そして、あの守備。ある程度引いてしっかりブロックを作るのは、常にカウンターを受けるリスクがつきまとうポゼッションサッカー向きの守り方。柏戦でカウンターを食らいまくったのがいいきっかけになったね。
プレスを売りにしてきたチームがこの守り方でゼロ封できたのはすごく大きいと思う。その意味では浅利MOTでもいい(笑)。これをベースにしていくためにも、しばらくスタメンでお願いします。
「奪う位置が低くていい形にならない」のは東京が下手なだけで、ちゃんとビルドアップできるチームなら奪う位置なんて低くてもいいわけ。後半の「高い位置で奪え」「前がかりになる相手の裏を突け」という采配はホームだから結果を出すためにやったこと。守備意識の高さと審判の相性が悪くて、危険な位置でFK取られ過ぎってのもあったと思うけどね。前半の状況下でも遅攻で得点していくのが城福さん本来の狙い。そのために2列目に梶山と大竹を配置したわけだ。

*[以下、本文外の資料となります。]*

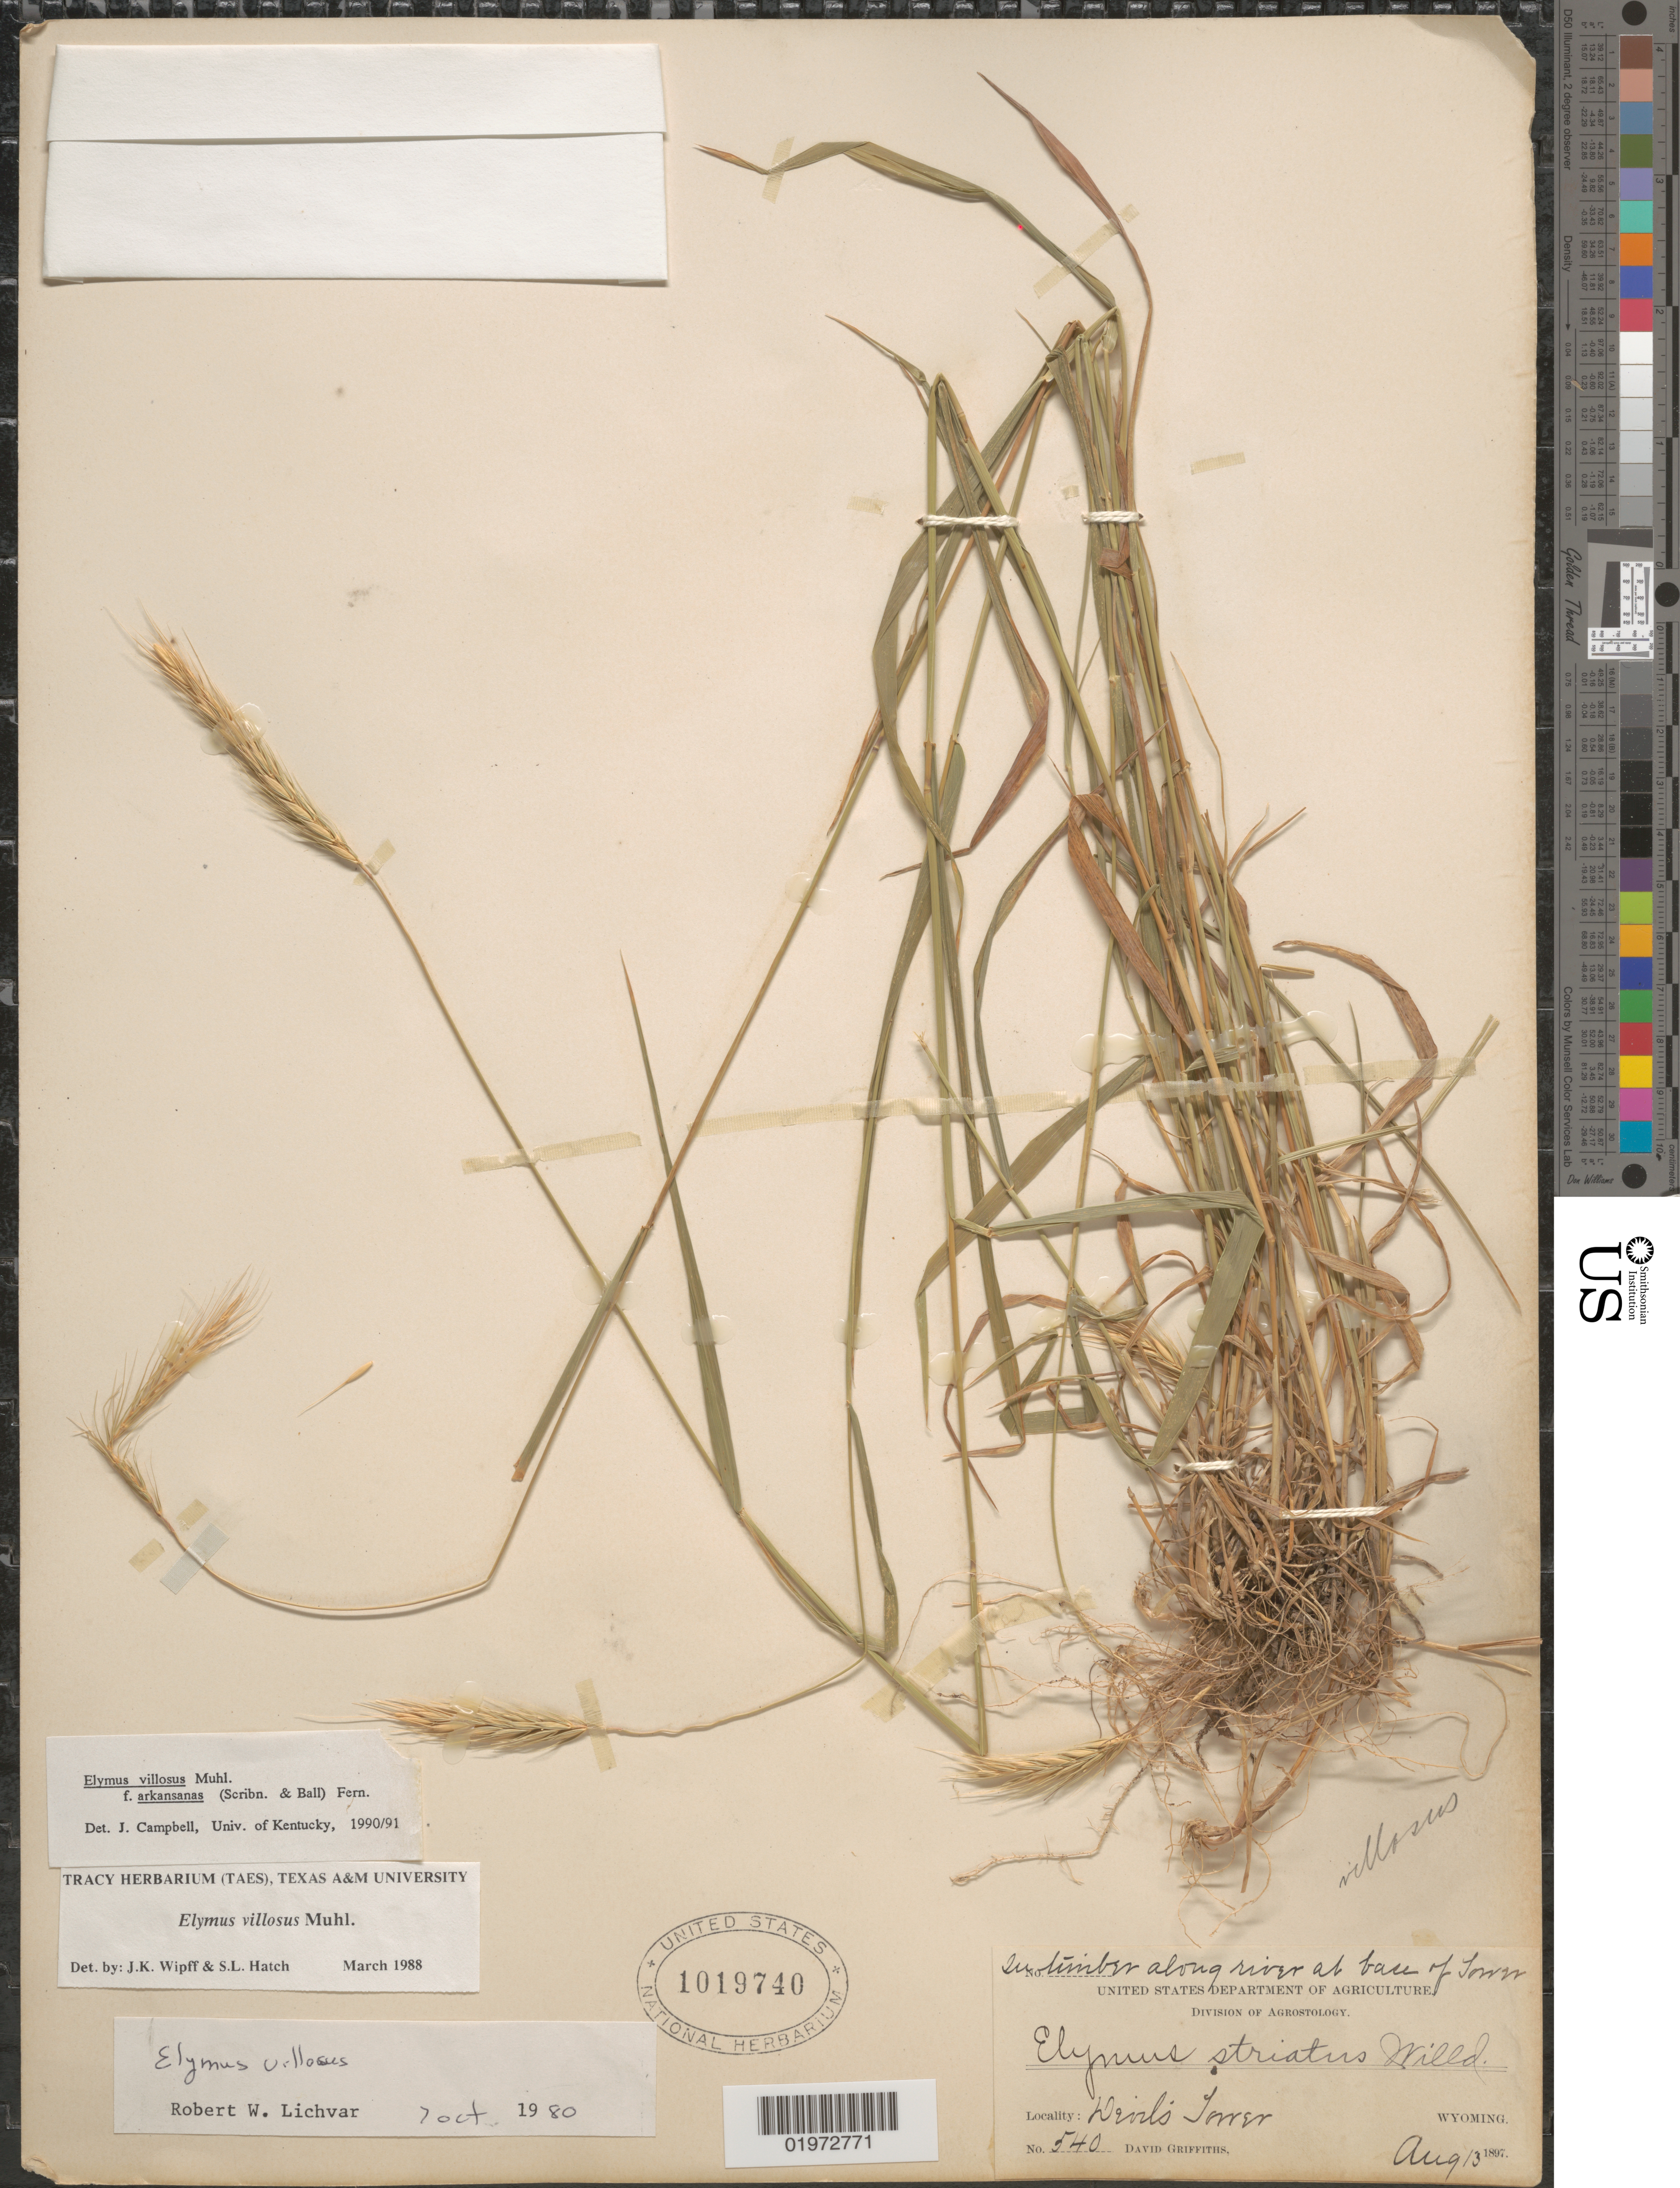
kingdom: Plantae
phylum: Tracheophyta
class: Liliopsida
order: Poales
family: Poaceae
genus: Elymus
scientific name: Elymus villosus var. arkansanus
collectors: D. Griffiths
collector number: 540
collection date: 1897-08-13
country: United States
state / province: Wyoming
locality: In timber along river at base of Tower. Devils Tower.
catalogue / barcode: US 1019740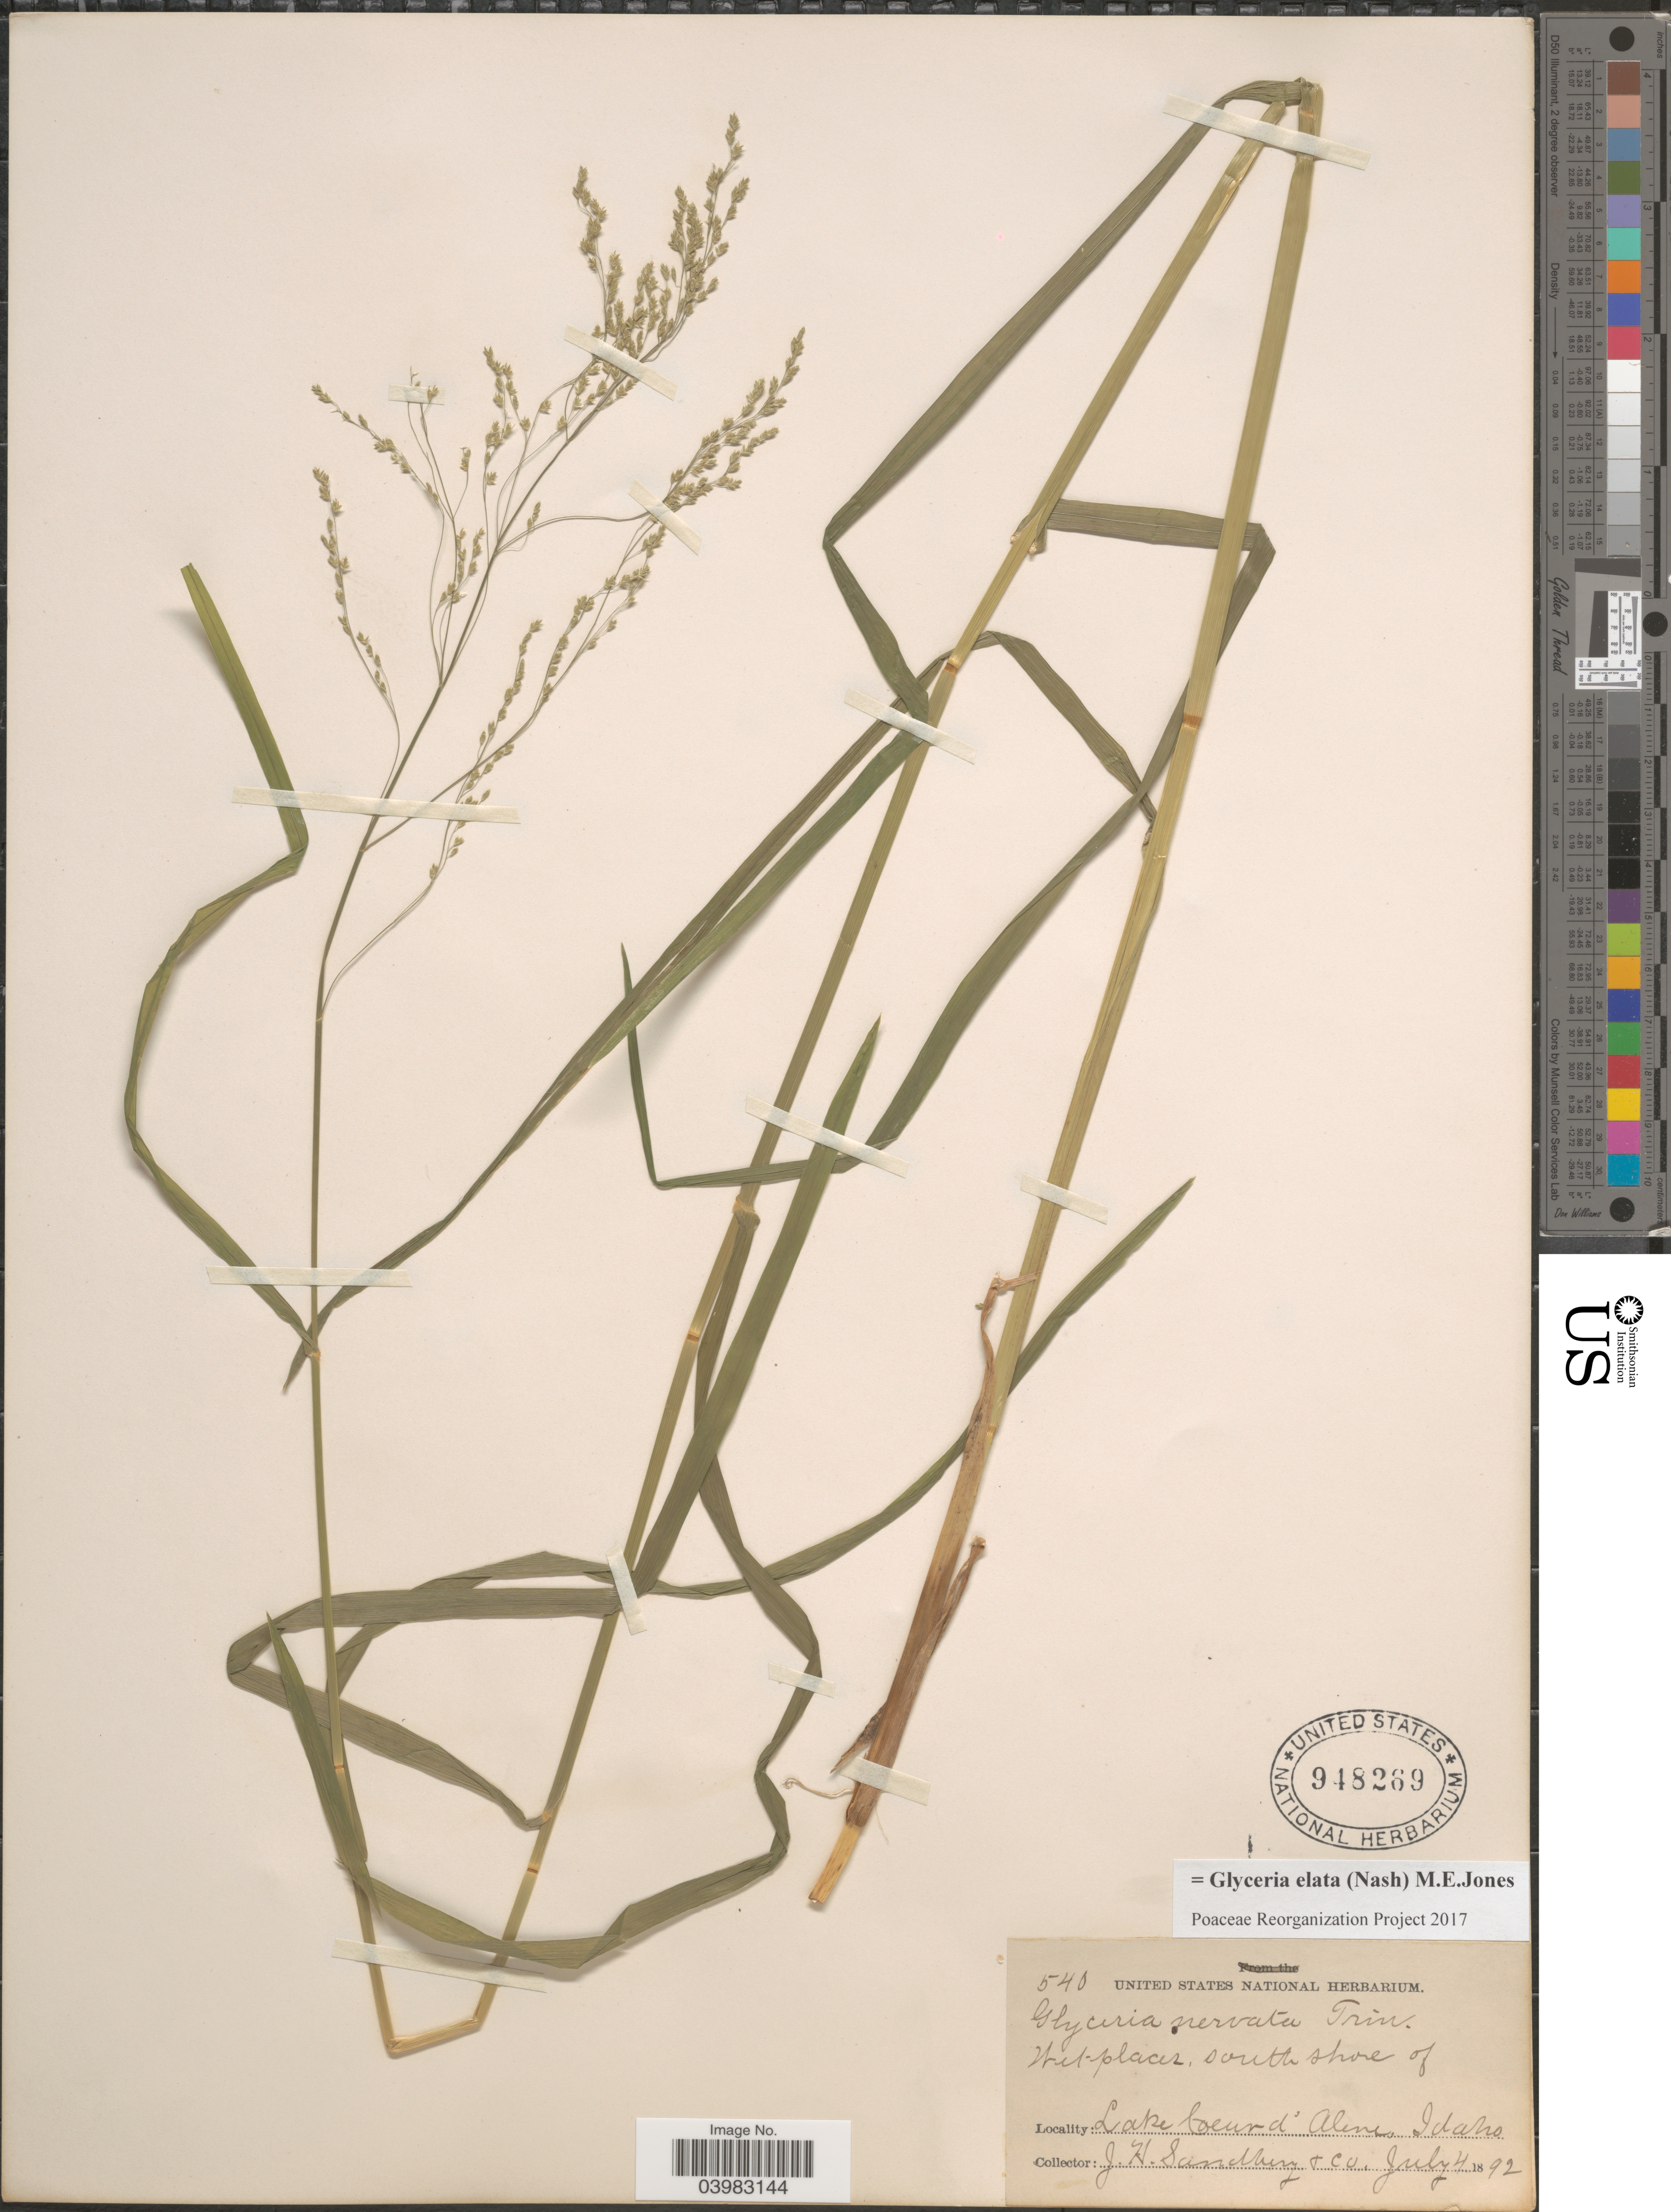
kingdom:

神戸はいつもと違う3バックだった。明らかに東京の中央突破対策の布陣。勝つためだけなら早めにナオ使ってサイドから攻めれば良かったわけよ。でもそれをやらずに、中盤とFWで中央中央で、サイド攻撃はサイドバックに一任。
椋原が活躍してたけど、サイドバックは上がったら必ず勝負をして、足を振って帰って来い的な指示も出ていただろうね。サイドの深い位置でボールを奪われてもカウンターのリスクは低い。本来守備的な椋原だけど、攻撃の意識や上がるタイミングは去年よりいい。城福サッカーでサイドバックはそういう「要求」をされているんだな、とあらためて感じた。
大竹は点取ったけど、もっとボールを受けないとダメ。トーチュウの人勘違いしてないかなあ。体を張ってボールを受けて、少しでも守備の時間を減らすのがこの日の大竹の役割だったと思うんだけど。梶山潰せばパスサッカー終了、じゃいつまで経っても目指すサッカーはできない。今年の選手層を考えると、大竹はスタメンに「ならないといけない」選手である。
と言うわけで、うまく行かなくても愚直に自分達のサッカーをやろうとする姿勢が最近の城福さんからは感じられる。ある程度相手に合わせたサッカーをして、結果を出しつつ少しずつ浸透させようとしていた去年とは考え方が違うみたいだね。
3バック相手にここんとこ絶好調のナオが出なかった、のがこの試合を象徴していたと思う。